“Demain” vient d’obtenir le César du meilleur documentaire. Plus de 700 000 spectateurs sont déjà allés le voir, ce qui est énorme.
Pour Télérama, il s’agit d’une « sorte de détox à l'usage de citoyens abreuvés à l'idéologie de la croissance, une telle “transition”, aujourd'hui présente dans plus de cinquante pays, répand un nouvel optimisme autour de délibérations locales, de révolutions minuscules et de micropolitiques qui permettent d'avancer loin des radars... Autant de “Nous pouvons le faire !” qui infusent le film de bout en bout. » La référence au “Yes we can” de Barack Obama aurait pourtant de quoi troubler…
Selon Mediapart, il s’agit d’une « réalisation enthousiasmante (…) qui suscite des réactions aussi belles qu’inattendues. Partout où il est projeté, les spectateurs se lèvent à la fin de la séance et applaudissent à tout rompre, pour signifier leur soutien, leur adhésion à cette démonstration très simple, à savoir que les initiatives citoyennes en matière de respect de la nature, d’agriculture, d’éducation, d’organisation financière marchent et marchent bien. » Le titre choisi pour ce dithyrambe a pourtant quelque chose d’inquiétant : « “Demain”, on rêve gratis ».
“Demain” s’inscrit dans une série de documentaires de la même veine. Il est très semblable à “Sacrée croissance” ou à “Solutions locales pour un désordre global” qui date déjà de 2010. Le titre de ce dernier documentaire donne le programme. La Crise est générale ; les solutions seraient locales.
Ainsi, on apprend que « le recours à l’agroécologie permettrait de doubler les rendements agricoles dans les dix ans. » C’est si simple ! Les paysans qui conspuent François Hollande au Salon de l’agriculture feraient mieux de se reconvertir.
L’ennui, c’est qu’un des deux réalisateurs, Cyril Dion, est cofondateur avec Pierre Rabhi du mouvement Colibri. Et que les résultats concrets de ce mouvement sont plus que douteux, tant en agriculture qu’en pédagogie.
En réalité, aucune des solutions locales proposées n’a durablement fait ses preuves. Les monnaies locales, entrent dans le cadre du libéralisme absolu et ne font qu’accentuer la Crise. Une autre, comme le système scolaire finlandais, fonctionne effectivement infiniment mieux que notre système éducatif français. Mais justement : malgré toutes ses qualités, l’école finlandaise n’a pas empêché la population de s’appauvrir et la société de se désagréger. C’est le meilleur exemple qu’un problème global exige une réponse globale et pas locale, fut-ce à l’échelle du système éducatif d’un pays.
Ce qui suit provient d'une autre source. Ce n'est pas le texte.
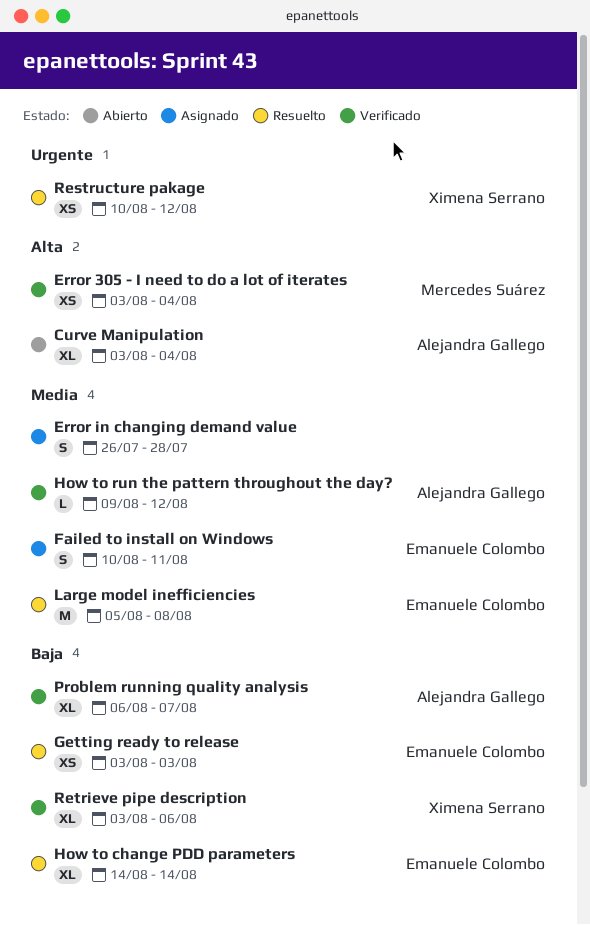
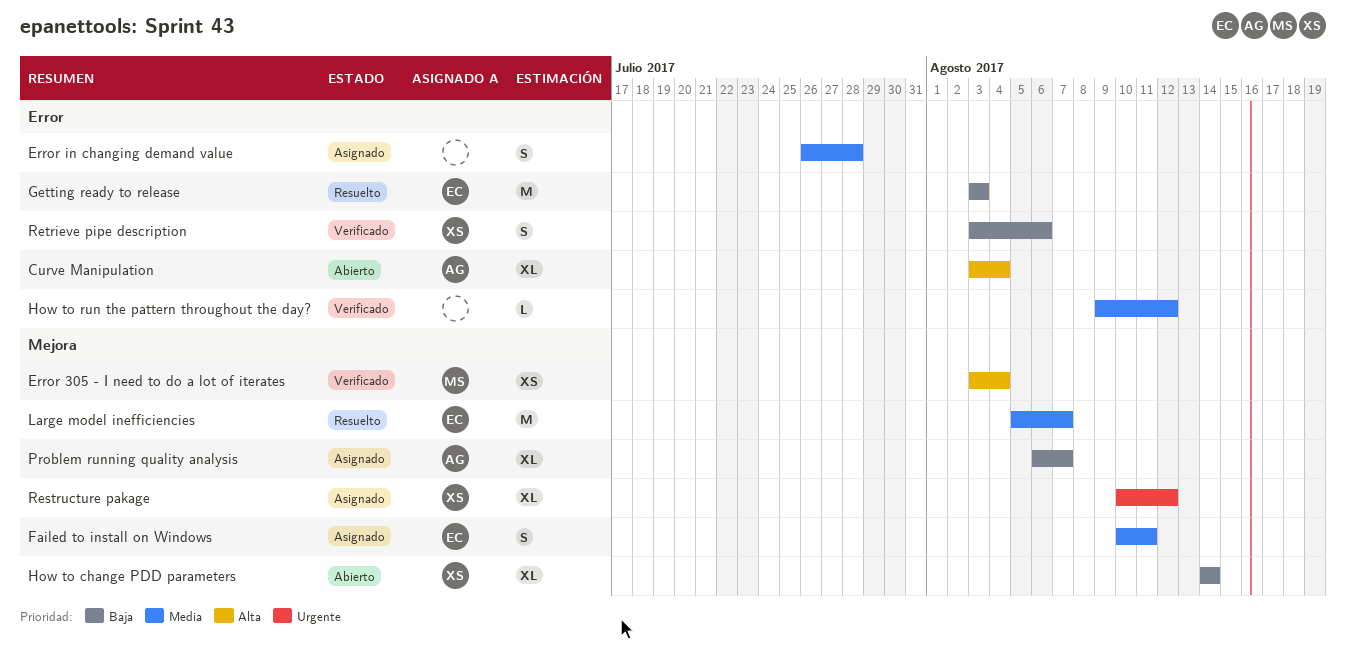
Getting ready to release, estimate: XS -> M
How to change PDD parameters, status: Resuelto -> Abierto
How to change PDD parameters, owner: Emanuele Colombo -> Ximena Serrano
How to run the pattern throughout the day?, owner: Alejandra Gallego -> none
Large model inefficiencies, due: Aug 8 -> Aug 7
Problem running quality analysis, status: Verificado -> Asignado
Restructure pakage, status: Resuelto -> Asignado
Restructure pakage, estimate: XS -> XL
Retrieve pipe description, estimate: XL -> S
Cyril Dion se réfère à Podemos. L’avantage de Podemos, c’est qu’il n’est pas encore au pouvoir et qu’on peut croire à ses promesses. Il aurait pu citer Syriza qui est aussi issu du rassemblement d’une multitude d’initiatives locales. Mais il ne le fait pas, parce qu’on sait ce que ça a donné.
L’énorme succès de “Demain” est dû au sentiment de bienêtre qu’il procure momentanément, au désir de la plupart des gens de s’illusionner sur des solutions faciles, à leur désintérêt pour le réel et les résultats effectifs des expériences passées.